In Nagios, 2 types of checks are performed on hosts and services −

  1. Active Checks

  2. Passive Checks

Active Checks

活动检查是由 Nagios 进程启动的,然后定期运行。Nagios 进程内部的检查逻辑启动活动检查。为了监视在远程机器上运行的主机和服务,Nagios 执行插件并告诉其要收集哪些信息。然后在远程机器上执行插件,插件在那里收集所需信息,然后将其发送回 Nagios 守护进程。根据接收到的主机和服务状态采取适当的操作。

Active checks are initiated by Nagios process and then run on a regular scheduled basis. The check logic inside Nagios process starts the Active check. To monitor hosts and services running on remote machines, Nagios executes plugins and tells what information to collect. Plugin then gets executed on the remote machine where is collects the required information and sends then back to Nagios daemon. Depending on the status received on hosts and services, appropriate action is taken.

下图显示了活动检查:

The figure shown below shows an active check −

active check

这些检查按照 check_interval 和 retry_interval 定义的规则定期执行。

These are executed on regular intervals, as defined by check_interval and retry_interval.

被动检查由外部进程执行,结果反馈给 Nagios 进行处理。

Passive checks are performed by external processes and the results are given back to Nagios for processing.

被动检查的工作原理如下:

Passive checks work as explained here −

外部应用程序检查主机/服务状态,并将结果写入外部命令文件。当 Nagios 守护进程读取外部命令文件时,它会读取队列中的所有被动检查并发送,以便在稍后进行处理。
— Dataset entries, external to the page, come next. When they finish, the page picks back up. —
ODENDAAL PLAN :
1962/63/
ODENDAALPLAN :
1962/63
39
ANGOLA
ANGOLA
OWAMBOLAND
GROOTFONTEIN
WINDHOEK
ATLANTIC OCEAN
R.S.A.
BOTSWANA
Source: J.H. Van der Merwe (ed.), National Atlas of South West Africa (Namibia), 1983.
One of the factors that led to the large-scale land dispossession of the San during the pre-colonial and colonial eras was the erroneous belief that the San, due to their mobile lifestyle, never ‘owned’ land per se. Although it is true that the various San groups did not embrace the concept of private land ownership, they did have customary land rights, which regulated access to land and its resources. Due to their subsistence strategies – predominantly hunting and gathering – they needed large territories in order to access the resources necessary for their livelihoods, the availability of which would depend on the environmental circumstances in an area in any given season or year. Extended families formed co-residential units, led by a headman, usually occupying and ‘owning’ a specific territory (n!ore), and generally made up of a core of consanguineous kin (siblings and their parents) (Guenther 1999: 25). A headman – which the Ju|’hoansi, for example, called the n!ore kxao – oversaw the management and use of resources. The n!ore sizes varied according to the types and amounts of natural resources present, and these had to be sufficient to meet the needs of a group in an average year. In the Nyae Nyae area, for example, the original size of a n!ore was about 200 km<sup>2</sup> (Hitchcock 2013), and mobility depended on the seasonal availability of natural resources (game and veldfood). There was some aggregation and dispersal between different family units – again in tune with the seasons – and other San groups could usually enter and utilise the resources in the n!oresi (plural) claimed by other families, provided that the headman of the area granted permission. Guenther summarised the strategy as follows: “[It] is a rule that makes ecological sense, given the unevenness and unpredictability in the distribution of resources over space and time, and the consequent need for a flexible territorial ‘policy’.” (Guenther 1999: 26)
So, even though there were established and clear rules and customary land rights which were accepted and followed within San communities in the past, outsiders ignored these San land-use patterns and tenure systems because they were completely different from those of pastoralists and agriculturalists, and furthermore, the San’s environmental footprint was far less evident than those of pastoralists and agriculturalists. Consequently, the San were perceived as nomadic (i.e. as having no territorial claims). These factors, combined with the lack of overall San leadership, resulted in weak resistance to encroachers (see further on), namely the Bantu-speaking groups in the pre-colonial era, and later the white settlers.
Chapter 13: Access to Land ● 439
当这些检查在定期检查时,会根据检查结果中的信息发送通知或警报。

An external application checks the status on hosts/services and writes the result to External Command File. When Nagios daemon reads external command file, it reads and sends all the passive checks in the queue to process them later. Periodically when these checks are processed, notifications or alerts are sent depending on the information in check result.

下图显示了被动检查:

The figure shown below shows a passive check −

passive check

因此,主动检查和被动检查之间的区别在于主动检查由 Nagios 运行,而被动检查由外部应用程序运行。

Thus, the difference between active and passive check is that active checks are run by Nagios and passive checks are run by external applications.

当您无法定期监视主机/服务时,这些检查很有用。

These checks are useful when you cannot monitor hosts/services on a regular basis.
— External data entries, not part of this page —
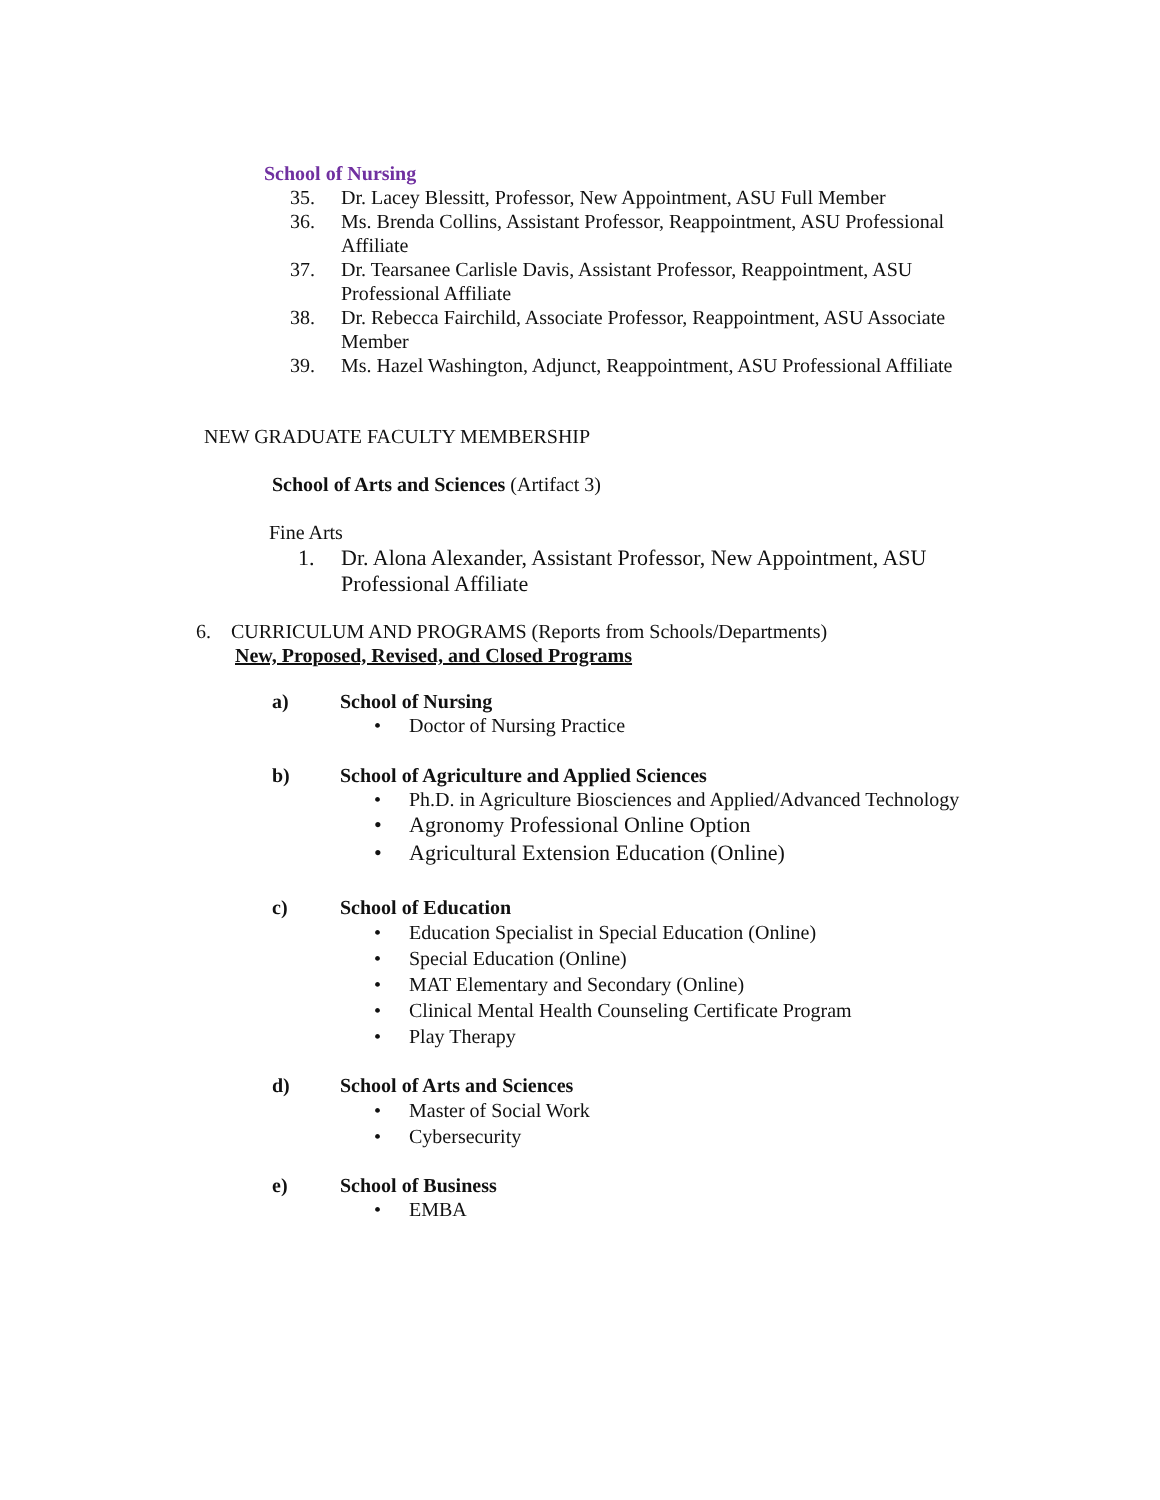School of Nursing
35. Dr. Lacey Blessitt, Professor, New Appointment, ASU Full Member
36. Ms. Brenda Collins, Assistant Professor, Reappointment, ASU Professional Affiliate
37. Dr. Tearsanee Carlisle Davis, Assistant Professor, Reappointment, ASU Professional Affiliate
38. Dr. Rebecca Fairchild, Associate Professor, Reappointment, ASU Associate Member
39. Ms. Hazel Washington, Adjunct, Reappointment, ASU Professional Affiliate
NEW GRADUATE FACULTY MEMBERSHIP
School of Arts and Sciences (Artifact 3)
Fine Arts
1. Dr. Alona Alexander, Assistant Professor, New Appointment, ASU Professional Affiliate
6. CURRICULUM AND PROGRAMS (Reports from Schools/Departments)
New, Proposed, Revised, and Closed Programs
a) School of Nursing
• Doctor of Nursing Practice
b) School of Agriculture and Applied Sciences
• Ph.D. in Agriculture Biosciences and Applied/Advanced Technology
• Agronomy Professional Online Option
• Agricultural Extension Education (Online)
c) School of Education
• Education Specialist in Special Education (Online)
• Special Education (Online)
• MAT Elementary and Secondary (Online)
• Clinical Mental Health Counseling Certificate Program
• Play Therapy
d) School of Arts and Sciences
• Master of Social Work
• Cybersecurity
e) School of Business
• EMBA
Nagios 存储其监视的主机和服务的的状态,以确定它们是否正常工作。在许多情况下,故障会随机发生并且是暂时的;因此 Nagios 使用状态检查主机或服务当前的状态。

Nagios stores the status of the hosts and services it is monitoring to determine if they are working properly or not. There would be many cases when the failures will happen randomly and they are temporary; hence Nagios uses states to check the current status of a host or service.

有两种类型状态:

There are two types of states −

  1. Soft state

  2. Hard state

Soft state

当主机或服务停机的时间非常短,并且其状态未知或与之前不同时,则使用软状态。主机或服务将被反复测试,直到状态永久为止。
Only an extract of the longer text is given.